WHAT YOU SHOULD DO ->
Gather each line of the records where "mesh" appears.

GIVEN DATA ->

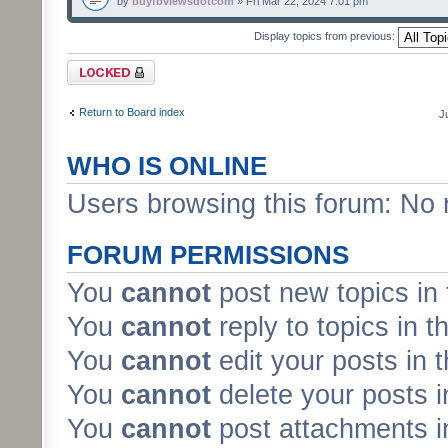
by
buyfbviewsdotcom
» Fri Mar 22, 2024 7:01 pm
Display topics from previous:
Forum locked
Return to Board index
J
WHO IS ONLINE
Users browsing this forum: No 
FORUM PERMISSIONS
You
cannot
post new topics in 
You
cannot
reply to topics in t
You
cannot
edit your posts in 
You
cannot
delete your posts i
You
cannot
post attachments in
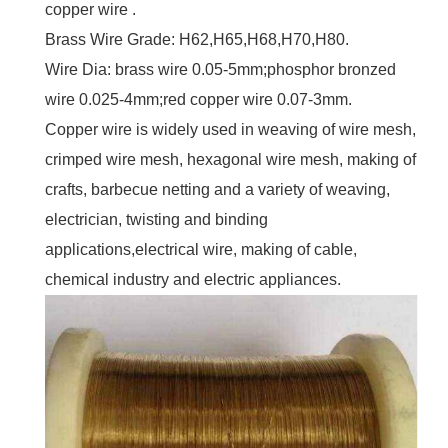
copper wire .
Brass Wire Grade: H62,H65,H68,H70,H80.
Wire Dia: brass wire 0.05-5mm;phosphor bronzed
wire 0.025-4mm;red copper wire 0.07-3mm.
Copper wire is widely used in weaving of wire mesh,
crimped wire mesh, hexagonal wire mesh, making of
crafts, barbecue netting and a variety of weaving,
electrician, twisting and binding
applications,electrical wire, making of cable,
chemical industry and electric appliances.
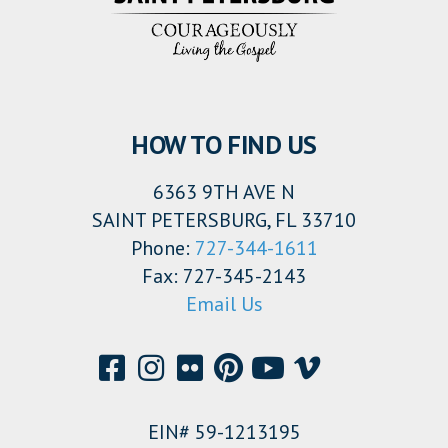
HOW TO FIND US
6363 9TH AVE N
SAINT PETERSBURG, FL 33710
Phone:
727-344-1611
Fax: 727-345-2143
Email Us
EIN# 59-1213195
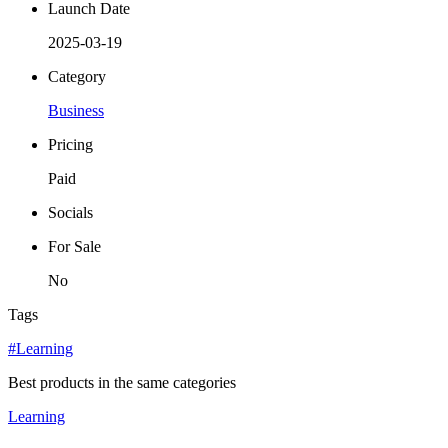
Launch Date
2025-03-19
Category
Business
Pricing
Paid
Socials
For Sale
No
Tags
#Learning
Best products in the same categories
Learning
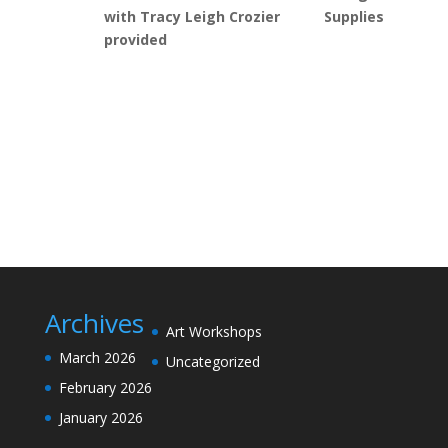
with Tracy Leigh Crozier Supplies
provided
Archives
Art Workshops
March 2026
Uncategorized
February 2026
January 2026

WRITTEN ANSWER ->
Copper wire is widely used in weaving of wire mesh,
crimped wire mesh, hexagonal wire mesh, making of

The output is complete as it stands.